Expected Result Shape

{
  "tool": "action-genome",
  "status": "ok",
  "scene_state": [
    {
      "label": "Spatio-temporal scene graph state modeling",
      "score": 0.87,
      "output": "State graph and temporal relations"
    }
  ],
  "timing": {
    "runtime": "The submitted wrapper is described as interactive; the official paper focuses on dataset/task metrics rather than wall-clock wrapper latency.",
    "device": "documented in source benchmark when available"
  },
  "artifacts": {
    "visualization": "tools/action-genome/runs/visualization.png",
    "raw_predictions": "tools/action-genome/runs/predictions.json"
  }
}
Paper figure

Academic Info

Paper identity and contribution summary.

TitleAction Genome: Actions as Compositions of Spatio-temporal Scene Graphs
AuthorsAdd authors
VenueCVPR 2020
ContributionRepresents actions as evolving object relations, reducing static-image guesses about physical state during manipulation tasks.

Citation

@misc{actiongenome2020,
  title={Action Genome: Actions as Compositions of Spatio-temporal Scene Graphs},
  author={Author},
  year={2020},
  note={CVPR 2020},
  url={https://arxiv.org/abs/1912.06992}
}

Benchmark

Only compact, source-reported numbers are shown here.
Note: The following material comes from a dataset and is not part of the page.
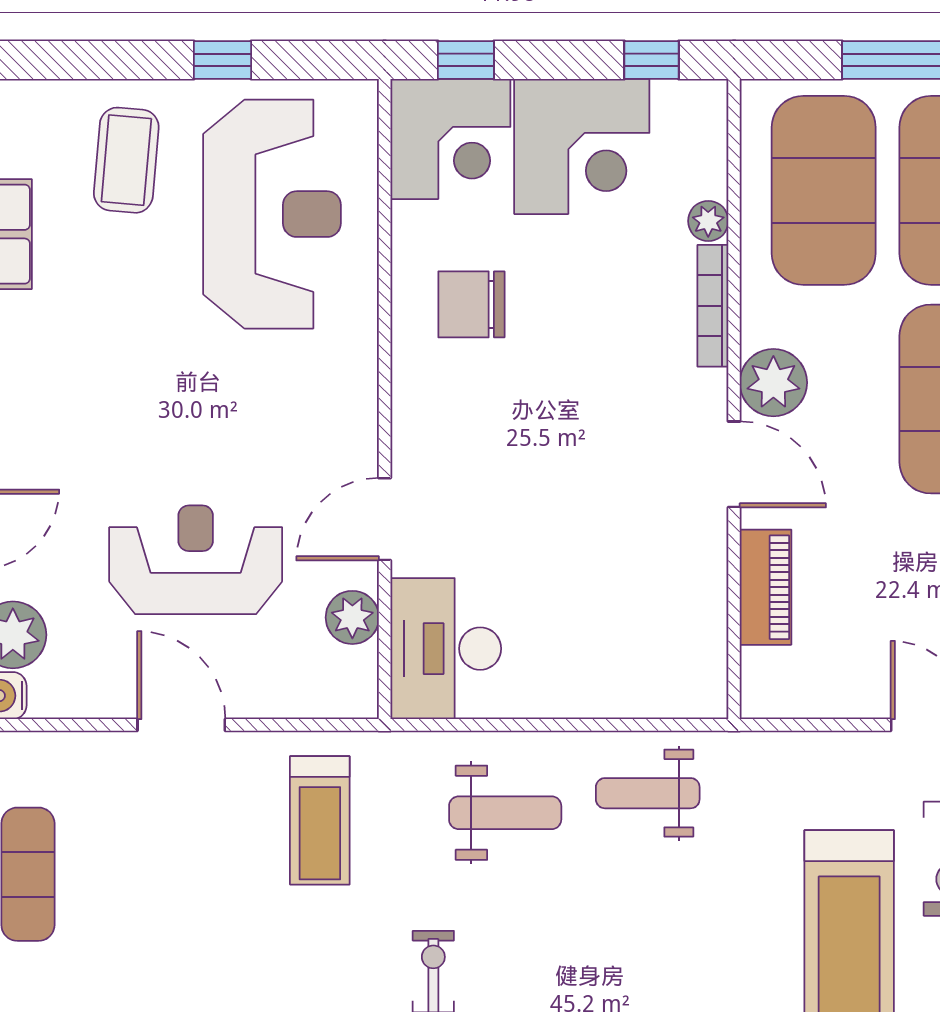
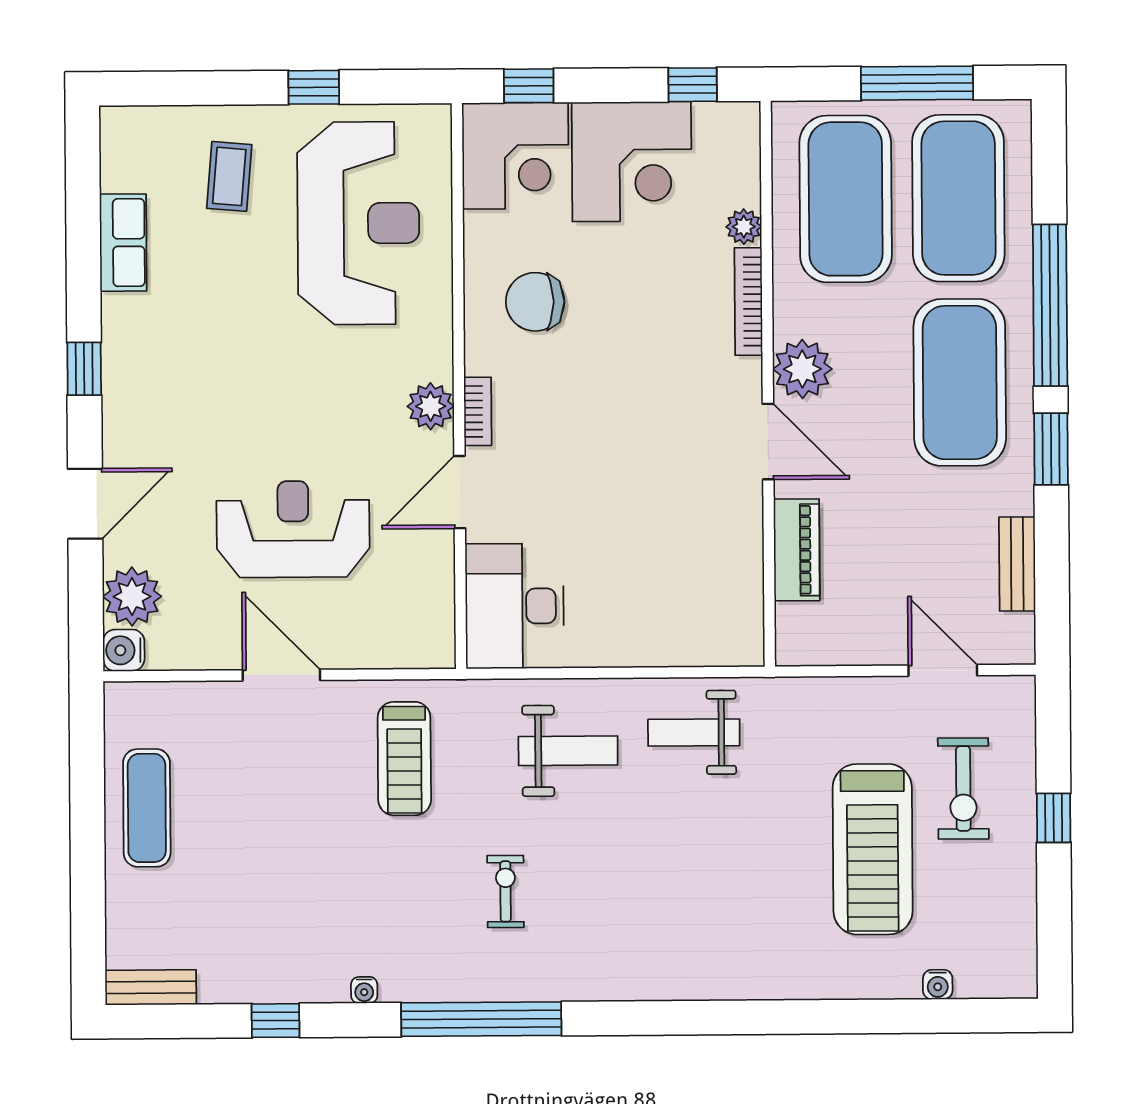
coffee table: (126, 160) -> (229, 176), width x0.73, depth x0.77
bookcase: (406, 428) -> (478, 411), added
plant: (352, 617) -> (431, 406), moved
DatasetMetricValueRuntimeSource
Action Genome / CharadesDataset scale10K videos, 0.4M objects, 1.7M visual relationshipsOfficial dataset annotation scaleOfficial CVPR 2020 paper
Action Genome / Charades few-shot action recognitionmAP with 10 examples42.7%Few-shot action recognition experimentOfficial CVPR 2020 paper
Action Genome detailed annotationFrame/object/relation coverage234K video frames, 476K object bounding boxes, 1.72M relationships, 157 action categoriesOfficial dataset statisticsOfficial CVPR 2020 paper

Artifacts

Official CVPR 2020 paper, project page, repository link, mock video input, feature tensor shape, bbox tensor shape, and state timeline output.

Demo Images

Visual references from the original tool. Click any image to inspect the original size.